Shareholder Composition and Communication
It has long been our ambition to broaden the Company’s underlying shareholder base to both enhance the liquidity of the Company’s shares and increase the number of Marwyn investors who invest both in the Company and the underlying listed acquisition companies. I am delighted to welcome more than 10 institutional investors to the register and look forward to meeting with any of those I have yet to meet over the coming months. Similarly, whilst we will seek to proactively contact investors throughout the year, I would encourage shareholders to contact me directly at any time.
Shareholder Returns and Distributions
The Company aims to deliver shareholders long term growth in its NAV, supplemented by a quarterly dividend programme and a profit distribution policy on portfolio investments as and when they are realised.

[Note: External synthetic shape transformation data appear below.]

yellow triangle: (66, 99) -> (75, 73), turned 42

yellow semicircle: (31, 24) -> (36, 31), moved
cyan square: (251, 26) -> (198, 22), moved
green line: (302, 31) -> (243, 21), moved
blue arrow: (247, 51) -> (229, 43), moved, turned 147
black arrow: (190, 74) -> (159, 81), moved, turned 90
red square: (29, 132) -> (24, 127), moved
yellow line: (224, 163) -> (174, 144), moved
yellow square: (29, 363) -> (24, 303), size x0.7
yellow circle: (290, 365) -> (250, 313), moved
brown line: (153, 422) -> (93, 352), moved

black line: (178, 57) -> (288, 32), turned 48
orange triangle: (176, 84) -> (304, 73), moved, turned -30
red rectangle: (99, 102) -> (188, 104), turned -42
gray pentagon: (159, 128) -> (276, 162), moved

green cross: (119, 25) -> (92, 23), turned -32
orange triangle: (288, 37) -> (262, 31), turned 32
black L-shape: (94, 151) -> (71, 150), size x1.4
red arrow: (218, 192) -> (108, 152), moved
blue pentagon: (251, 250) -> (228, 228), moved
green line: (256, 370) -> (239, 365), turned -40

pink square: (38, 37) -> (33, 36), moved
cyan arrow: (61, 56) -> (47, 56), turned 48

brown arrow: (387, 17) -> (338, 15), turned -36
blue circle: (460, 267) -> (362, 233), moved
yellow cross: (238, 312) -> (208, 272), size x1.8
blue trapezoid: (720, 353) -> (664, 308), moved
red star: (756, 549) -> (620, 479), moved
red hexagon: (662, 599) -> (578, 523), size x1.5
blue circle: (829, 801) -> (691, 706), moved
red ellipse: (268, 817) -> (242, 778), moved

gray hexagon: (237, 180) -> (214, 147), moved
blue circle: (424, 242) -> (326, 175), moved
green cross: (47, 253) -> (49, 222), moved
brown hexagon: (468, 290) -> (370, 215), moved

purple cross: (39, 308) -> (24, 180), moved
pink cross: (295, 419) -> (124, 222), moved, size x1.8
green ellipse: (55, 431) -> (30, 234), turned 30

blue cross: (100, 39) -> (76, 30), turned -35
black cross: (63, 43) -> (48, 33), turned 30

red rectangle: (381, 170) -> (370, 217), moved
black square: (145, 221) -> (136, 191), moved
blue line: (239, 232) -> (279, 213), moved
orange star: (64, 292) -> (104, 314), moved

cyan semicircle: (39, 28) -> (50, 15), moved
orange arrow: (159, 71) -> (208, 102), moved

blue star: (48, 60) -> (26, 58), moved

The Manager generates its investment returns by growing the value of the companies they create. The success of the Manager’s previous vehicles, including Advanced Computer Software, BCA Marketplace, Breedon Aggregates, Entertainment One amongst many others is a testament to its ability to drive value, but also demonstrates the time that it takes to build such high-quality companies, with an expected hold-period for Portfolio Companies of 5 to 7 years post platform acquisition. This approach allows the Manager to support the medium- to long- term ambitions of the Management Partners, as demonstrated by Le Chameau’s recent restructuring and resulting turnaround. We believe that the combination of the investment strategy and current income profile of the Company is very attractive to shareholders, but we also recognise that the persistent discount to NAV is frustrating.
At the start of this year, the independent directors met, or offered to meet, with all of the Company’s larger shareholders to reconsider the effectiveness of the Company’s discount management. As a result of the feedback received, we suspended the share buy-back programme that had been in place since 2018, reverting to the payment of quarterly dividends. Under our policy, distributions are maintained or grown on a per-share basis and currently represent an annual dividend of 9.06 pence per share, paid in equal quarterly instalments. Based on a share price of £1.22 as at 28 September 2021, this represents a yield of 7.4%.
Whilst narrowing the discount to NAV has always been and remains our ambition, in 2013 the Company adopted, with shareholder approval, the realisation share conversion programme. This innovative feature allows electing shareholders, every 5 years, to exchange some or all of their shares for a new class of share allowing for the receipt of investment proceeds as and when the Manager realises portfolio investments. Accordingly, in November 2021, ordinary shareholders will be given the option to convert their shares into a new series of realisation shares. Members of the Board and the Manager will not be converting any of their shareholdings to the realisation class. Full details will be released through the publication of an offering circular and a prospectus relating to the admission of the new series of realisation shares to trading on the Specialist Fund Segment in due course.